%%

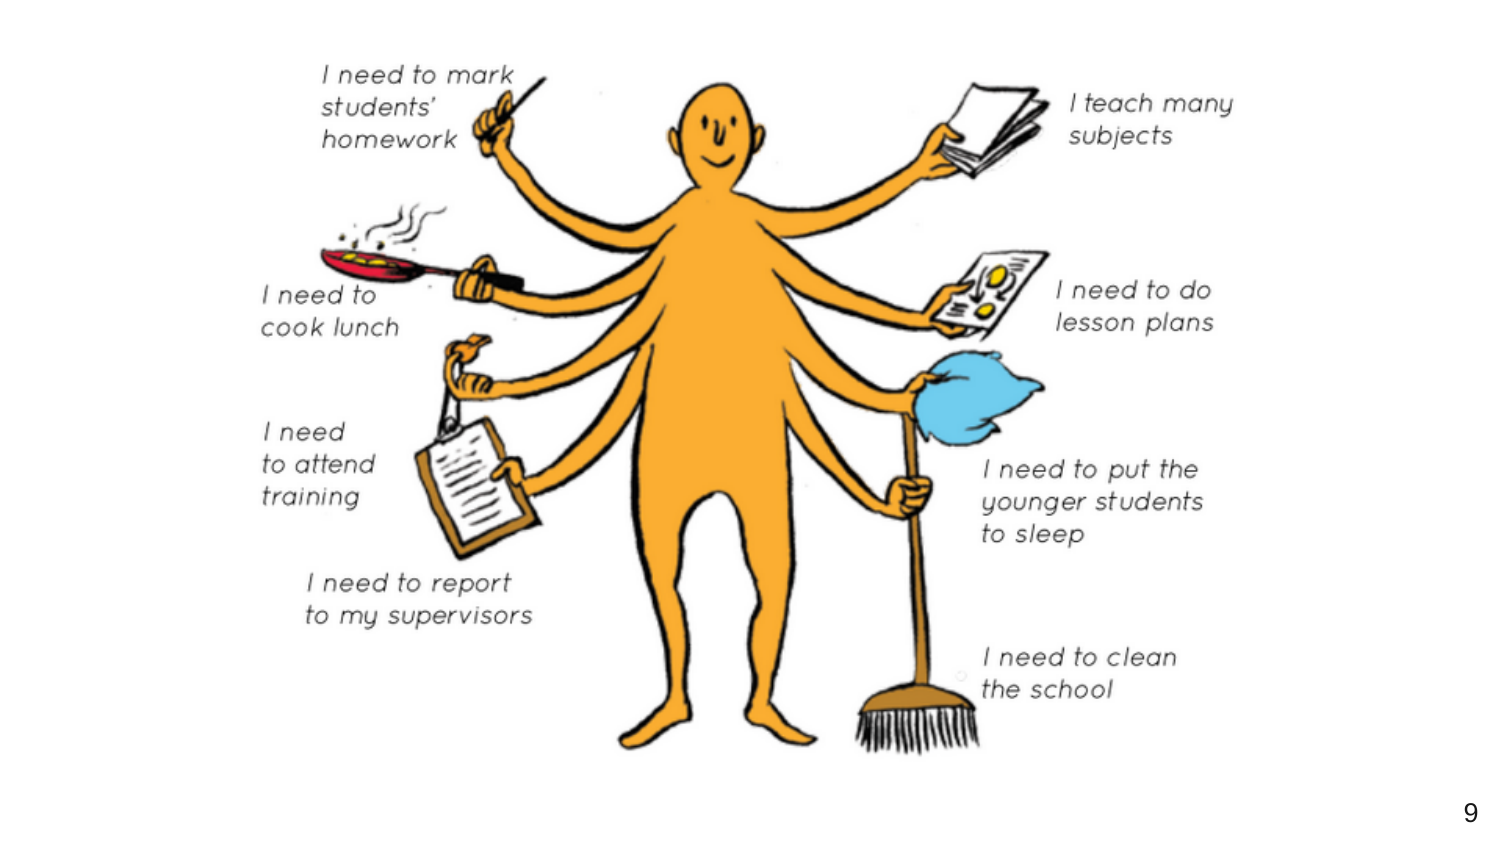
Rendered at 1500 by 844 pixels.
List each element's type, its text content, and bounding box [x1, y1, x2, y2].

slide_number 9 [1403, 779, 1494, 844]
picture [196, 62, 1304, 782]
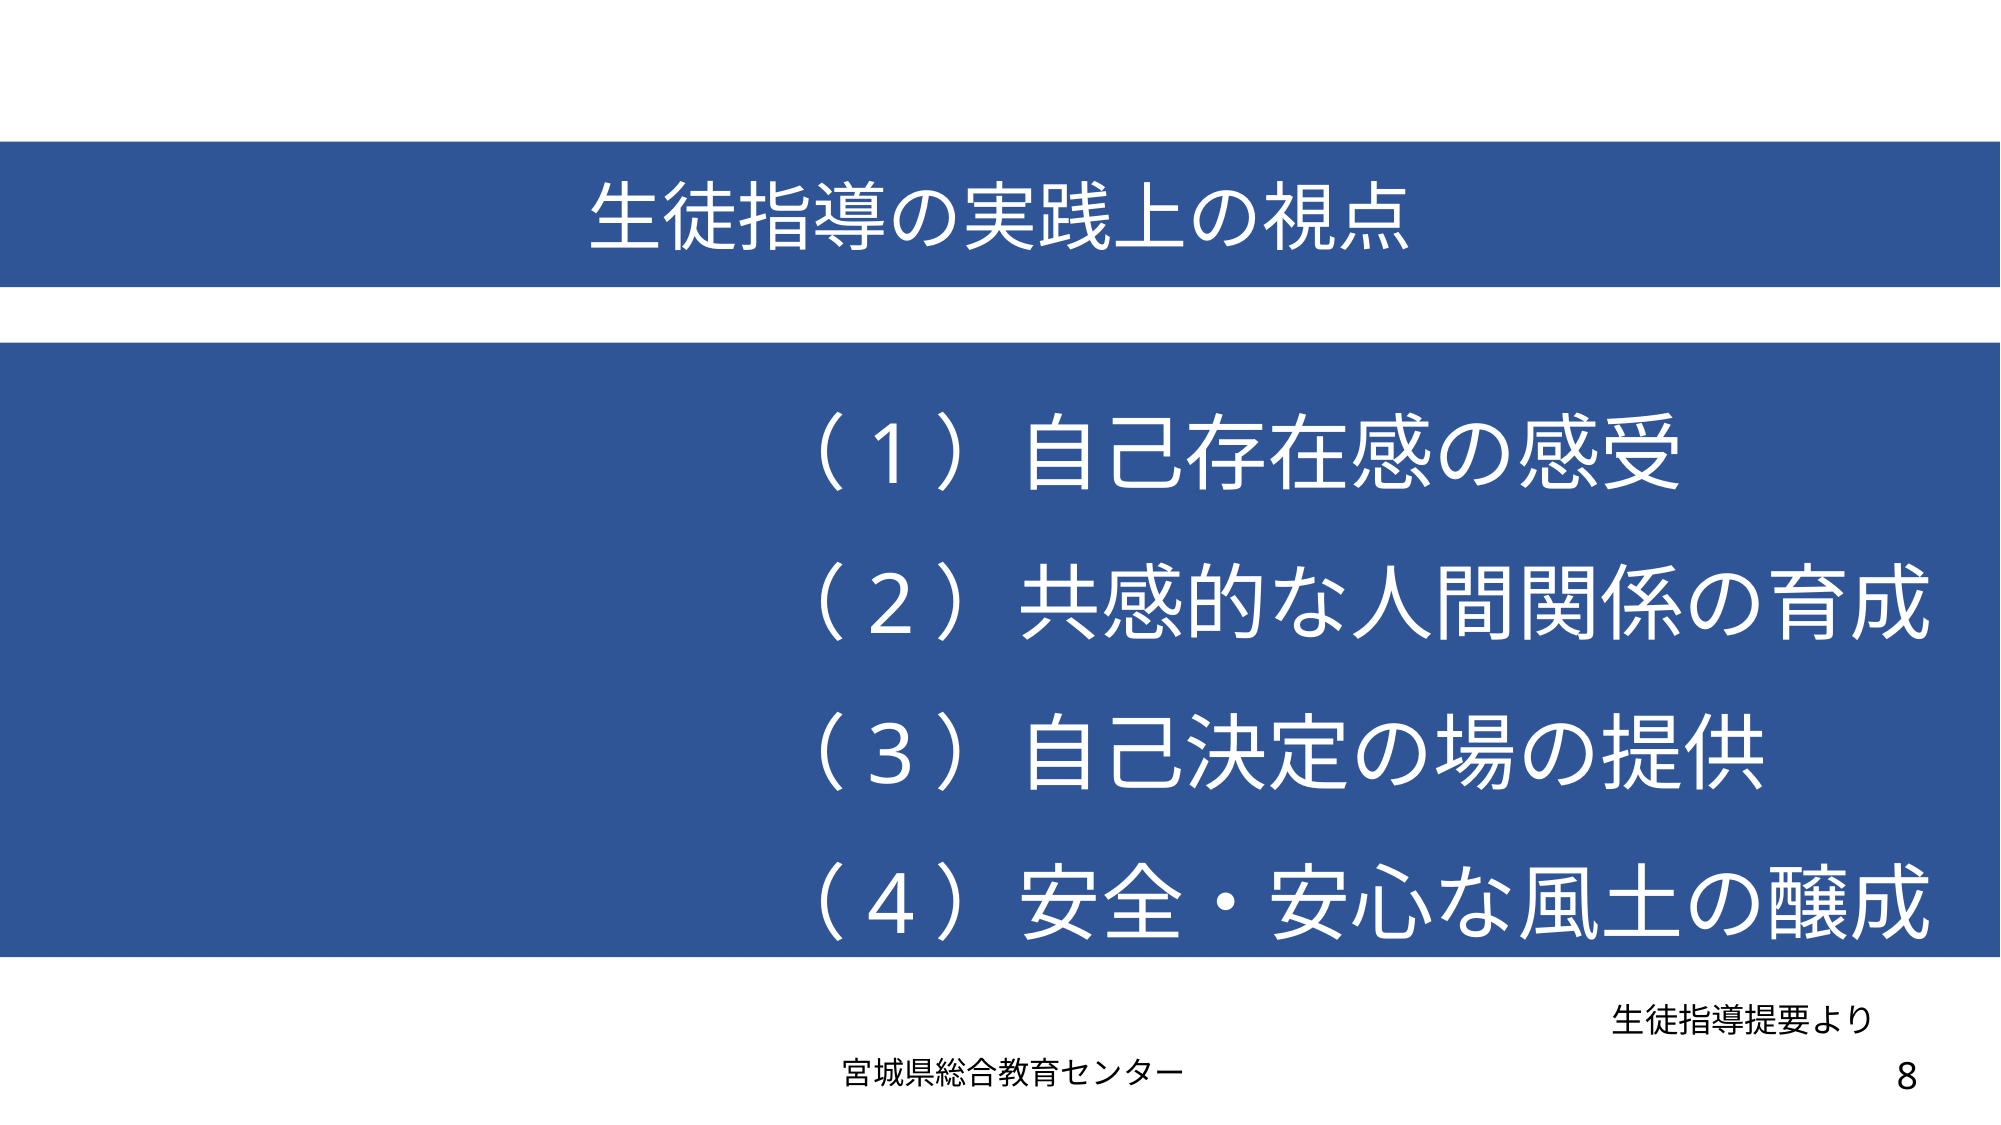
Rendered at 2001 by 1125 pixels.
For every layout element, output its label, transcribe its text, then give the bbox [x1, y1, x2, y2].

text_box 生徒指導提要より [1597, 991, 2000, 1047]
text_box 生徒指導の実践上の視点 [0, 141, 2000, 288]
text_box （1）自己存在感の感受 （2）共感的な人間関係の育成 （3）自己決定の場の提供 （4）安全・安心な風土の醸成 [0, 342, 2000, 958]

%%
%%

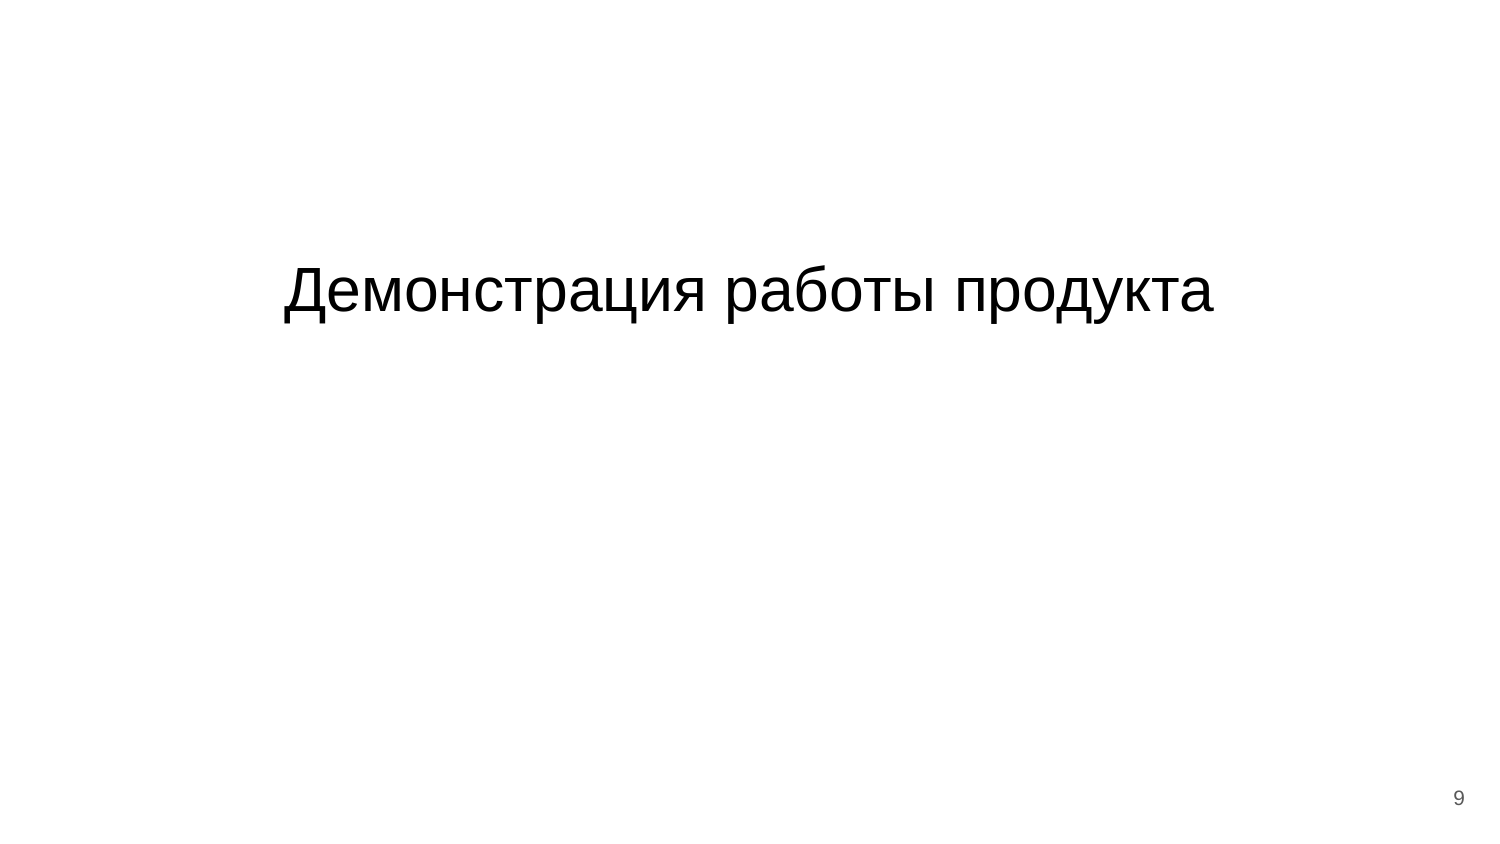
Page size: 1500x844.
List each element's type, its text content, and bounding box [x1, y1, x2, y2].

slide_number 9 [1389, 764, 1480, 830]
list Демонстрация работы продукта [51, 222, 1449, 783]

%%
%%

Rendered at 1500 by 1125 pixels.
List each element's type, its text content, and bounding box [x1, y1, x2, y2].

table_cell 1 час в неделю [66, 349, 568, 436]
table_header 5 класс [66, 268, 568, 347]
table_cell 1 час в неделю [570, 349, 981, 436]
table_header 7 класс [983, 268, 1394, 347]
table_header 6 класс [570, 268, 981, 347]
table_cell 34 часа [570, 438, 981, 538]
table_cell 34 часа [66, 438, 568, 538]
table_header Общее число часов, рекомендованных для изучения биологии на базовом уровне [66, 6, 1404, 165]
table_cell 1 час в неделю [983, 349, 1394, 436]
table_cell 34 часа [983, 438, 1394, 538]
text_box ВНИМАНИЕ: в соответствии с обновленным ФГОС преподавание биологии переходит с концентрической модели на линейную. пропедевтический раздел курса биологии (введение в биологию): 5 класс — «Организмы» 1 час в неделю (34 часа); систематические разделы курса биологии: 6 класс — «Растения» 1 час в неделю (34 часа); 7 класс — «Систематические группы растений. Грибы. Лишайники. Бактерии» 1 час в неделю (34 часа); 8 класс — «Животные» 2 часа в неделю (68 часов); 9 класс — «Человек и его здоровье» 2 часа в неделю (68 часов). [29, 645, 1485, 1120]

%%

* TASK ITEM: Go back to the lines above and output, exactly as they stand, the ones from the line containing "Rendered at 1500 by 844 pixels." to the line containing "Rendered at 2001 by 1125 pixels.". Leave all pictures behind.

* EXERCISE OUTPUT:
Rendered at 1500 by 844 pixels.
List each element's type, its text content, and bounding box [x1, y1, x2, y2].

slide_number 9 [1403, 779, 1494, 844]
picture [196, 62, 1304, 782]
Rendered at 2001 by 1125 pixels.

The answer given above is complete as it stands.